Human beings are inflicting serious wounds on the environment “such as climate change, desertification, pollution and loss of biodiversity,” the pontiff said in a message in preparation for the U.N. conference.
These ecological wounds are the fruit of “seeds of conflict,” Francis said, namely “greed, indifference, ignorance, fear, injustice, insecurity and violence.”
Such conflicts, moreover, are leading to the breaking of the “covenant between human beings and the environment, which should mirror the creative love of God, from whom we come and towards whom we are journeying,” he added.
The only way to counteract climate change and other ecological ills is by “an urgently needed change of direction, nurtured also by our respective religious beliefs and spirituality,” the pope said. “We cannot act alone, for each of us is fundamentally responsible to care for others and for the environment.”

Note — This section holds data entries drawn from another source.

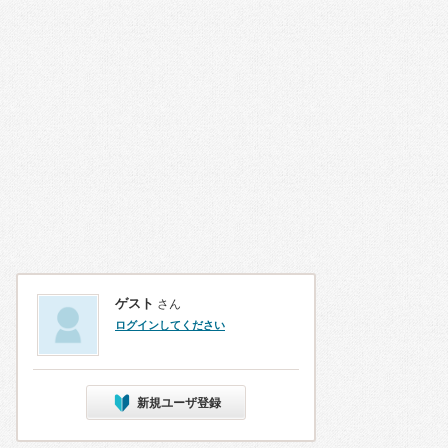
ゲスト
さん
ログインしてください
新規ユーザ登録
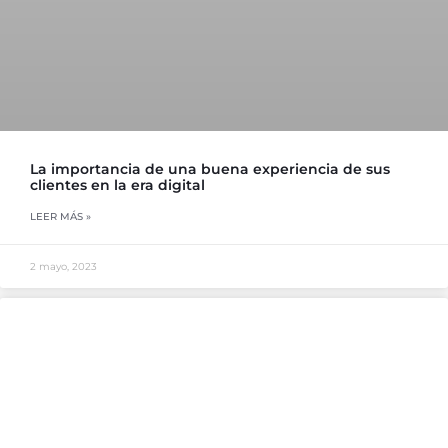
La importancia de una buena experiencia de sus
clientes en la era digital
LEER MÁS »
2 mayo, 2023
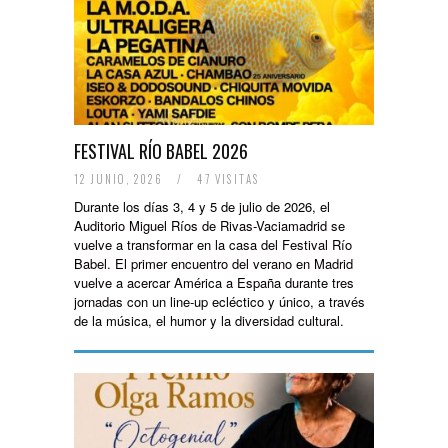
FESTIVAL RÍO BABEL 2026
12 JUNIO, 2026
/
47 VISITAS
Durante los días 3, 4 y 5 de julio de 2026, el
Auditorio Miguel Ríos de Rivas-Vaciamadrid se
vuelve a transformar en la casa del Festival Río
Babel. El primer encuentro del verano en Madrid
vuelve a acercar América a España durante tres
jornadas con un line-up ecléctico y único, a través
de la música, el humor y la diversidad cultural.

As he has often done, Francis promised his unconditional support to the U.N. climate change program, underscoring his belief that the world is undergoing an “unprecedented ecological crisis.”

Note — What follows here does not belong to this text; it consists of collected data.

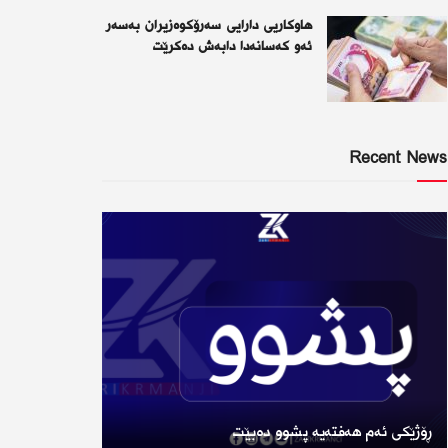
هاوکاریی دارایی سەرۆکوەزیران بەسەر
ئەو كەسانەدا دابەش دەکرێت
Recent News
ڕۆژێكی ئەم هەفتەیە پشوو دەبێت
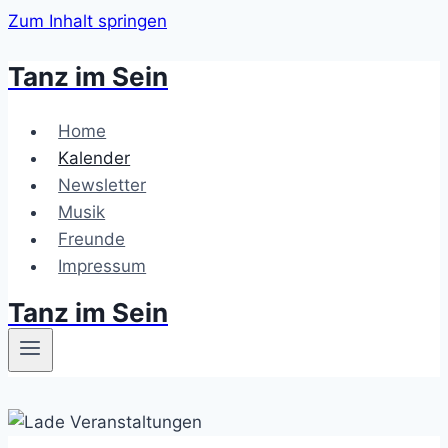
Zum Inhalt springen
Tanz im Sein
Home
Kalender
Newsletter
Musik
Freunde
Impressum
Tanz im Sein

“COP26 in Glasgow represents an urgent summons to provide effective responses to the unprecedented ecological crisis and the crisis of values that we are presently experiencing, and in this way to offer concrete hope to future generations,” he said. “We want to accompany it with our commitment and our spiritual closeness.”

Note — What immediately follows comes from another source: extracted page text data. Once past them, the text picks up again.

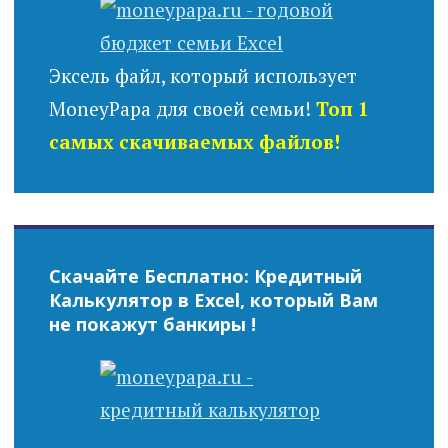
Эксель файл, который использует
MoneyPapa для своей семьи!
Топ 1
самых скачиваемых файлов!
Скачайте Бесплатно: Кредитный
Калькулятор в Excel, который Вам
не покажут банкиры !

Pope Francis has made ecology and the battle against climate change a pillar of his pontificate and in 2015 became the first pope in history to devote an entire encyclical letter to the topic of the environment.
This year, he reiterated his conviction that the earth is suffering the worst environmental crisis of its history.
For a long time, the earth “has suffered from the wounds that we cause due to a predatory attitude, which makes us feel like owners of the planet and its resources and authorizes us to irresponsibly use the goods that God has given us,” he said in a video message last May.
“Today, these wounds are dramatically manifested in an unprecedented ecological crisis that affects the soil, air, water and, in general, the ecosystem in which human beings live,” he added.
In February, Francis said it was his hope “that the next United Nations Climate Change Conference (COP26), to take place in Glasgow next November, will lead to effective agreement in addressing the consequences of climate change.”
“Now is the time to act, for we are already feeling the effects of prolonged inaction,” he warned.
The pope asserted that climate change is producing the gradual disappearance of “numerous small islands in the Pacific Ocean” and provoking “the destruction of entire villages” as well as displacement of families and communities “with the loss of their identity and culture.”
Francis also blamed climate change for floods in Vietnam and the Philippines as well as “increased warming of the earth, which has caused devastating fires in Australia and California.”
The effects of climate change are particularly grave in Africa, the pope declared, leading to food insecurity “with millions of people suffering from hunger.”